Ty Montgomery has recovered the fumble that rocked his world, changed his life, changed his NFL destiny and his destination.
Because the victory over yourself can be the greatest victory of all.
And now it is a liberated Ty Montgomery — an RB with WR skills — who is certain that the best is yet to come for him as Adam Gase’s X-Factor.
Heaven as a New York Jet, following the hell that was his final, fateful days as a Green Bay Packer.
With the help of a Jets team psychologist, Montgomery has trained his mind to be in a better place.

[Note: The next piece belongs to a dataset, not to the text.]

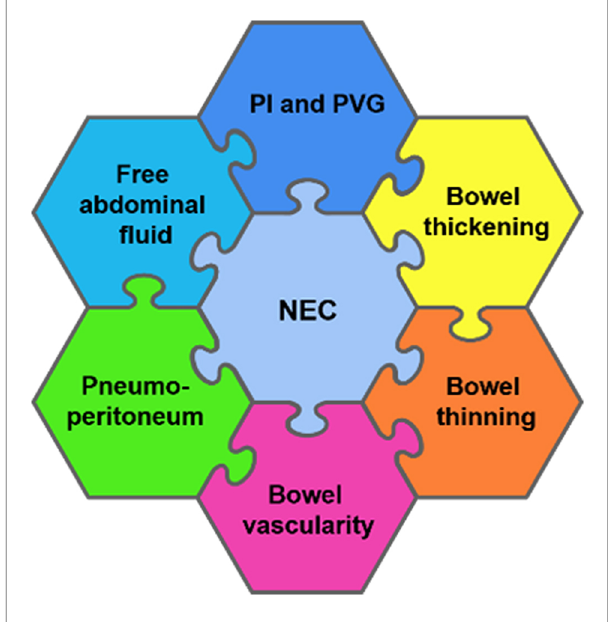
FIGURE 3 A schematic diagram showing a detailed radiological assessment of the neonatal bowel for the diagnosis of necrotizing enterocolitis (NEC). PI, pneumatosis intestinalis and PVG, portal venous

“There’s power in feeling free, to no longer being bound by pressures of negativity, and how to stay away from negativity, and how to stay away from darkness and things like that,” Montgomery told The Post. “Negative is normal, that’s just the reality. But how do you view with it, how do you deal with it? Instead of trying to run from it, instead of trying to avoid the mistakes, how do you deal with the mistakes?”
Montgomery fumbled a kickoff return late last October that prevented Aaron Rodgers (A-Rod) from a comeback victory over the Rams, and then came the death threats and the social media harassment and anonymous criticism from teammates and a trade two days later to the Ravens.
Montgomery had to ask himself how one play, one play that he and only he knew was a split-second decision and not an uncharacteristic act of selfishness or disobedience, could undo all the good he had done as a man of character in the community.
“I knew how good I was, I knew what kind of person I was, I knew what kind of man I was,” Montgomery said.